Editorial: Market’s success welcomed

Jun. 13, 2014 @ 10:15 PM

Vegetable lovers are happy, and so are plenty of others in the Tri-County.

The Vance County Regional Farmers Market enjoyed a positive first day on Wednesday and is open again this morning. The regular days are Wednesdays and Saturdays.

Having a home for the market should be pivotal to more success. We believe that can be attractive not only to those of us coming to purchase veggies, crafts and more at the market, but also to the vendors.

We’ve seen them sitting in a car or truck on a cold day, maybe with a tent over the bed of their pickup. They have to get out, the customer has to get out — it is not exactly a user-friendly experience.

The market building takes that variable out of the equation. And it puts more emphasis on the volume of vendors and customers.

• Kerr-Vance Academy has a proud history in the community. Another chapter was written this month when Tyler Bolton, a 2011 graduate, became a professional baseball player.

Bolton was drafted by the Arizona Diamondbacks.
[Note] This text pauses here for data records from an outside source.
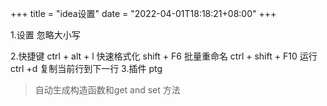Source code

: +++
title = "idea设置"
date = "2022-04-01T18:18:21+08:00"
+++


1.设置
忽略大小写

2.快捷键
ctrl + alt + l 快速格式化
shift + F6 批量重命名
ctrl + shift + F10 运行
ctrl +d 复制当前行到下一行
3.插件
ptg
> 自动生成构造函数和get and set 方法


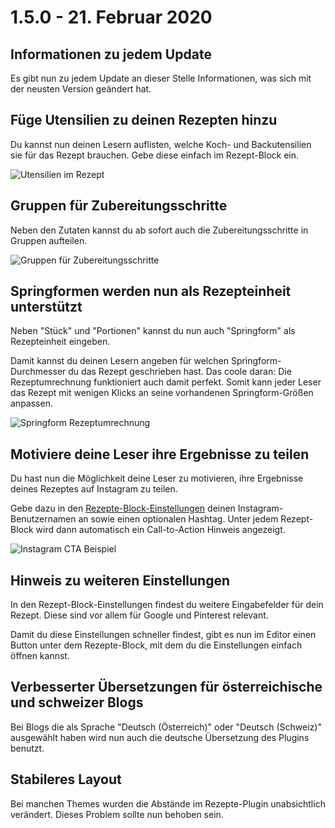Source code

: # 1.5.0 - 21. Februar 2020

## Informationen zu jedem Update

Es gibt nun zu jedem Update an dieser Stelle Informationen, was sich mit der neusten Version geändert hat.

## Füge Utensilien zu deinen Rezepten hinzu

Du kannst nun deinen Lesern auflisten, welche Koch- und Backutensilien sie für das Rezept brauchen. Gebe diese einfach im Rezept-Block ein.

![Utensilien im Rezept](##ASSETS_PATH##/changelog/utensilien-de_DE.jpg)

## Gruppen für Zubereitungsschritte

Neben den Zutaten kannst du ab sofort auch die Zubereitungsschritte in Gruppen aufteilen.

![Gruppen für Zubereitungsschritte](##ASSETS_PATH##/changelog/zubereitung-gruppen-de_DE.jpg)

## Springformen werden nun als Rezepteinheit unterstützt

Neben "Stück" und "Portionen" kannst du nun auch "Springform" als Rezepteinheit eingeben.

Damit kannst du deinen Lesern angeben für welchen Springform-Durchmesser du das Rezept geschrieben hast. Das coole daran: Die Rezeptumrechnung funktioniert auch damit perfekt. Somit kann jeder Leser das Rezept mit wenigen Klicks an seine vorhandenen Springform-Größen anpassen.

![Springform Rezeptumrechnung](##ASSETS_PATH##/changelog/springform-de_DE.jpg)

## Motiviere deine Leser ihre Ergebnisse zu teilen

Du hast nun die Möglichkeit deine Leser zu motivieren, ihre Ergebnisse deines Rezeptes auf Instagram zu teilen.

Gebe dazu in den [Rezepte-Block-Einstellungen](##RECIPE_BLOCK_SETTINGS_LINK##) deinen Instagram-Benutzernamen an sowie einen optionalen Hashtag. Unter jedem Rezept-Block wird dann automatisch ein Call-to-Action Hinweis angezeigt.

![Instagram CTA Beispiel](##ASSETS_PATH##/changelog/instagram-cta-de_DE.jpg)

## Hinweis zu weiteren Einstellungen

In den Rezept-Block-Einstellungen findest du weitere Eingabefelder für dein Rezept. Diese sind vor allem für Google und Pinterest relevant.

Damit du diese Einstellungen schneller findest, gibt es nun im Editor einen Button unter dem Rezepte-Block, mit dem du die Einstellungen einfach öffnen kannst.

## Verbesserter Übersetzungen für österreichische und schweizer Blogs

Bei Blogs die als Sprache "Deutsch (Österreich)" oder "Deutsch (Schweiz)" ausgewählt haben wird nun auch die deutsche Übersetzung des Plugins benutzt.

## Stabileres Layout

Bei manchen Themes wurden die Abstände im Rezepte-Plugin unabsichtlich verändert. Dieses Problem sollte nun behoben sein.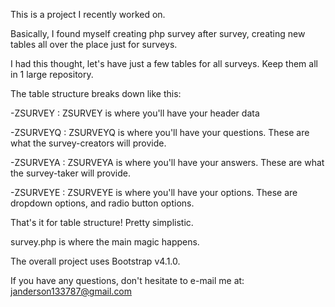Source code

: This is a project I recently worked on.

Basically, I found myself creating php survey after survey, creating new tables all over the place just for surveys.

I had this thought, let's have just a few tables for all surveys. Keep them all in 1 large repository.

The table structure breaks down like this:

-ZSURVEY : ZSURVEY is where you'll have your header data

-ZSURVEYQ : ZSURVEYQ is where you'll have your questions. These are what the survey-creators will provide.

-ZSURVEYA : ZSURVEYA is where you'll have your answers. These are what the survey-taker will provide.

-ZSURVEYE : ZSURVEYE is where you'll have your options. These are dropdown options, and radio button options.


That's it for table structure! Pretty simplistic.

survey.php is where the main magic happens. 

The overall project uses Bootstrap v4.1.0.

If you have any questions, don't hesitate to e-mail me at: janderson133787@gmail.com
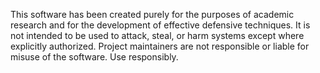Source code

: This software has been created purely for the purposes of academic research and for the development of effective defensive techniques. 
It is not intended to be used to attack, steal, or harm systems except where explicitly authorized. 
Project maintainers are not responsible or liable for misuse of the software. 
Use responsibly.
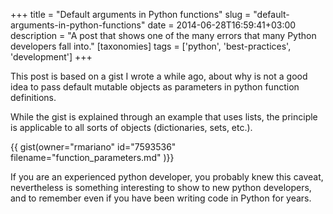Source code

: +++
title = "Default arguments in Python functions"
slug = "default-arguments-in-python-functions"
date = 2014-06-28T16:59:41+03:00
description = "A post that shows one of the many errors that many Python developers fall into."
[taxonomies]
tags = ['python', 'best-practices', 'development']
+++

This post is based on a gist I wrote a while ago, about why is not a
good idea to pass default mutable objects as parameters in python
function definitions.

While the gist is explained through an example that uses lists, the
principle is applicable to all sorts of objects (dictionaries, sets,
etc.).

{{ gist(owner="rmariano" id="7593536" filename="function_parameters.md" )}}

If you are an experienced python developer, you probably knew this
caveat, nevertheless is something interesting to show to new python
developers, and to remember even if you have been writing code in Python
for years.
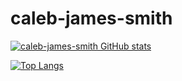 # caleb-james-smith

[![caleb-james-smith GitHub stats](https://github-readme-stats.vercel.app/api?username=caleb-james-smith&count_private=true&show_icons=true&theme=tokyonight)](https://github.com/anuraghazra/github-readme-stats)

[![Top Langs](https://github-readme-stats.vercel.app/api/top-langs/?username=caleb-james-smith&layout=compact&theme=tokyonight)](https://github.com/anuraghazra/github-readme-stats)

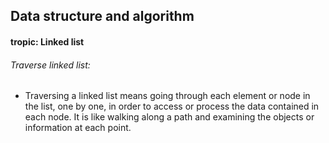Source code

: ## Data structure and algorithm

#### tropic: Linked list

###### Traverse linked list:

- Traversing a linked list means going through each element or node in the list, one by one, in order to access or process the data contained in each node. It is like walking along a path and examining the objects or information at each point.
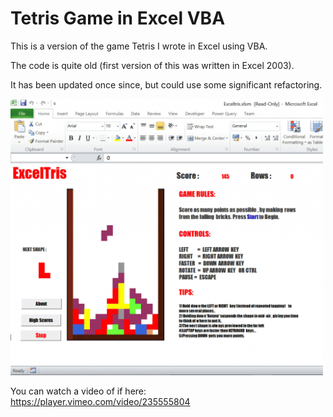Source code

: # Tetris Game in Excel VBA

This is a version of the game Tetris I wrote in Excel using VBA.

The code is quite old (first version of this was written in Excel 2003).

It has been updated once since, but could use some significant refactoring. 


<img src=screenshots/excelgame.gif width=500>

You can watch a video of if here: https://player.vimeo.com/video/235555804
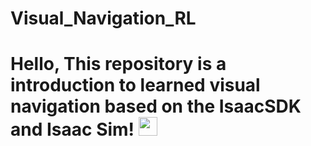 # Visual_Navigation_RL

# Hello, This repository is a introduction to learned visual navigation based on the IsaacSDK and Isaac Sim! <img src="https://raw.githubusercontent.com/MartinHeinz/MartinHeinz/master/wave.gif" width="30px">

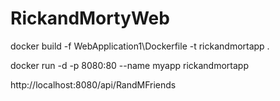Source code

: # RickandMortyWeb

docker build -f WebApplication1\Dockerfile -t rickandmortapp .

docker run -d -p 8080:80 --name myapp rickandmortapp 

http://localhost:8080/api/RandMFriends
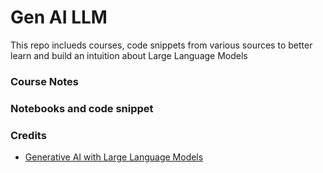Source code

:# Gen AI LLM

This repo inclueds courses, code snippets from various sources to better learn and build an intuition about Large Language Models

### Course Notes

### Notebooks and code snippet

### Credits
 - [Generative AI with Large Language Models](https://www.coursera.org/learn/generative-ai-with-llms)
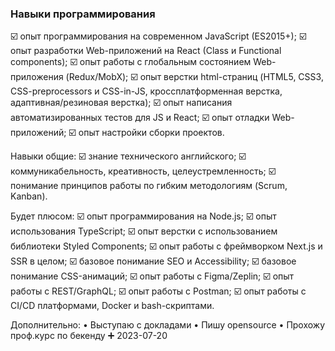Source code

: ### Навыки программирования

☑️ опыт программирования на современном JavaScript (ES2015+);
☑️ опыт разработки Web-приложений на React (Class и Functional components);
☑️ опыт работы с глобальным состоянием Web-приложения (Redux/MobX);
☑️ опыт верстки html-страниц (HTML5, CSS3, CSS-preprocessors и CSS-in-JS, кроссплатформенная верстка, адаптивная/резиновая верстка);
☑️ опыт написания автоматизированных тестов для JS и React;
☑️ опыт отладки Web-приложений;
☑️ опыт настройки сборки проектов.

Навыки общие:
☑️ знание технического английского;
☑️ коммуникабельность, креативность, целеустремленность;
☑️ понимание принципов работы по гибким методологиям (Scrum, Kanban).

Будет плюсом:
☑️ опыт программирования на Node.js;
☑️ опыт использования TypeScript;
☑️ опыт верстки с использованием библиотеки Styled Components;
☑️ опыт работы с фреймворком Next.js и SSR в целом;
☑️ базовое понимание SEO и Accessibility;
☑️ базовое понимание CSS-анимаций;
☑️ опыт работы с Figma/Zeplin;
☑️ опыт работы с REST/GraphQL;
☑️ опыт работы с Postman;
☑️ опыт работы с CI/CD платформами, Docker и bash-скриптами.

Дополнительно:
• Выступаю с докладами
• Пишу opensource
• Прохожу проф.курс по бекенду ➕ 2023-07-20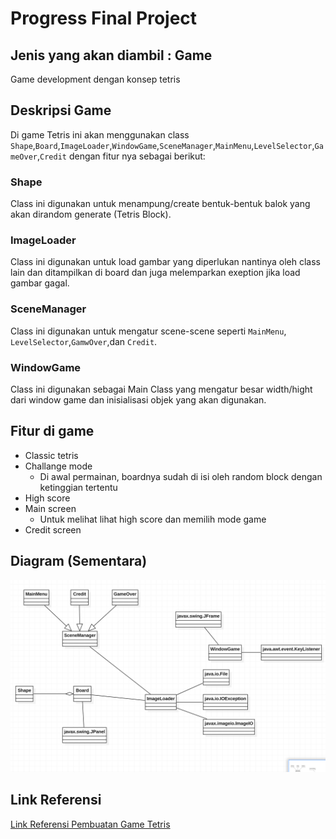 # Progress Final Project

## Jenis yang akan diambil : Game
Game development dengan konsep tetris

## Deskripsi Game
Di game Tetris ini akan menggunakan class `Shape`,`Board`,`ImageLoader`,`WindowGame`,`SceneManager`,`MainMenu`,`LevelSelector`,`GameOver`,`Credit` dengan fitur nya sebagai berikut:
### Shape
Class ini digunakan untuk menampung/create bentuk-bentuk balok yang akan dirandom generate (Tetris Block).
### ImageLoader
Class ini digunakan untuk load gambar yang diperlukan nantinya oleh class lain dan ditampilkan di board dan juga melemparkan exeption jika load gambar gagal.
### SceneManager
Class ini digunakan untuk mengatur scene-scene seperti `MainMenu`, `LevelSelector`,`GamwOver`,dan `Credit`.
### WindowGame
Class ini digunakan sebagai Main Class yang mengatur besar width/hight dari window game dan inisialisasi objek yang akan digunakan.

## Fitur di game
- Classic tetris
- Challange mode
  - Di awal permainan, boardnya sudah di isi oleh random block dengan ketinggian tertentu
- High score
- Main screen
  - Untuk melihat lihat high score dan memilih mode game
- Credit screen

## Diagram (Sementara)
![Gambar Diagram](DiagramFPSementara.png)
## Link Referensi
[Link Referensi Pembuatan Game Tetris](https://www.youtube.com/watch?v=_U0Io6Utf98&list=PLOgQJY7VjpBRpszgw5PfuJlOUQgIVMz5c)
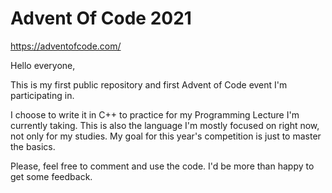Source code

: # Advent Of Code 2021
https://adventofcode.com/

Hello everyone,

This is my first public repository and first Advent of Code event I'm participating in.

I choose to write it in C++ to practice for my Programming Lecture I'm currently taking.
This is also the language I'm mostly focused on right now, not only for my studies.
My goal for this year's competition is just to master the basics.

Please, feel free to comment and use the code. I'd be more than happy to get some feedback. 
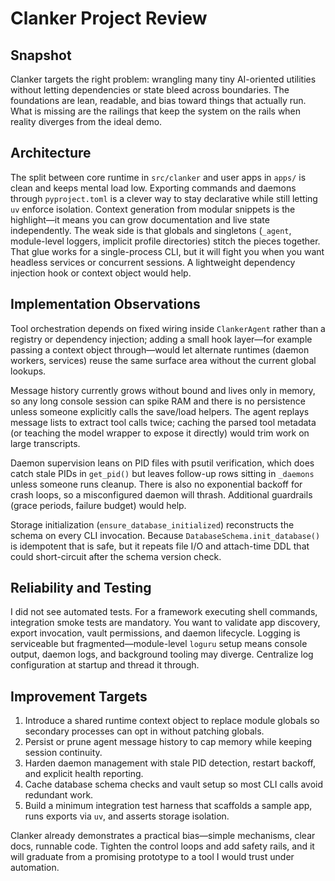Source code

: # Clanker Project Review

## Snapshot
Clanker targets the right problem: wrangling many tiny AI-oriented utilities without letting dependencies or state bleed across boundaries. The foundations are lean, readable, and bias toward things that actually run. What is missing are the railings that keep the system on the rails when reality diverges from the ideal demo.

## Architecture
The split between core runtime in `src/clanker` and user apps in `apps/` is clean and keeps mental load low. Exporting commands and daemons through `pyproject.toml` is a clever way to stay declarative while still letting `uv` enforce isolation. Context generation from modular snippets is the highlight—it means you can grow documentation and live state independently. The weak side is that globals and singletons (`_agent`, module-level loggers, implicit profile directories) stitch the pieces together. That glue works for a single-process CLI, but it will fight you when you want headless services or concurrent sessions. A lightweight dependency injection hook or context object would help.

## Implementation Observations
Tool orchestration depends on fixed wiring inside `ClankerAgent` rather than a registry or dependency injection; adding a small hook layer—for example passing a context object through—would let alternate runtimes (daemon workers, services) reuse the same surface area without the current global lookups.

Message history currently grows without bound and lives only in memory, so any long console session can spike RAM and there is no persistence unless someone explicitly calls the save/load helpers. The agent replays message lists to extract tool calls twice; caching the parsed tool metadata (or teaching the model wrapper to expose it directly) would trim work on large transcripts.

Daemon supervision leans on PID files with psutil verification, which does catch stale PIDs in `get_pid()` but leaves follow-up rows sitting in `_daemons` unless someone runs cleanup. There is also no exponential backoff for crash loops, so a misconfigured daemon will thrash. Additional guardrails (grace periods, failure budget) would help.

Storage initialization (`ensure_database_initialized`) reconstructs the schema on every CLI invocation. Because `DatabaseSchema.init_database()` is idempotent that is safe, but it repeats file I/O and attach-time DDL that could short-circuit after the schema version check.

## Reliability and Testing
I did not see automated tests. For a framework executing shell commands, integration smoke tests are mandatory. You want to validate app discovery, export invocation, vault permissions, and daemon lifecycle. Logging is serviceable but fragmented—module-level `loguru` setup means console output, daemon logs, and background tooling may diverge. Centralize log configuration at startup and thread it through.

## Improvement Targets
1. Introduce a shared runtime context object to replace module globals so secondary processes can opt in without patching globals.
2. Persist or prune agent message history to cap memory while keeping session continuity.
3. Harden daemon management with stale PID detection, restart backoff, and explicit health reporting.
4. Cache database schema checks and vault setup so most CLI calls avoid redundant work.
5. Build a minimum integration test harness that scaffolds a sample app, runs exports via `uv`, and asserts storage isolation.

Clanker already demonstrates a practical bias—simple mechanisms, clear docs, runnable code. Tighten the control loops and add safety rails, and it will graduate from a promising prototype to a tool I would trust under automation.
Like many young boys with Major League Baseball dreams, Bolton has worked hard at his craft and sought to improve as he moved along the levels.

He helped Kerr-Vance to the state championship in 2010 and a state runner-up finish in 2011. At East Carolina University, he had limited action his first two years before starting 13 games this season and ranking among the Conference USA leaders.

• Our state’s red carpet has certainly been rolled out this week in Pinehurst, where the golfing world is watching intently.

Maybe that should be green, brown or some other color carpet actually, based on the tough conditions. But those are good colors for the test, annually dubbed as golf’s toughest on the globe.

The course, Pinehurst No. 2, is famous and considered a masterpiece. Somehow, despite that, there’s been plenty of tinkering with it over the years to the point it needed a total restoration back to its original look for this year’s back-to-back men’s and women’s Opens.

The economic impact to our state may not seem to fully reach us directly like it does in Moore County, but we all benefit when our state benefits.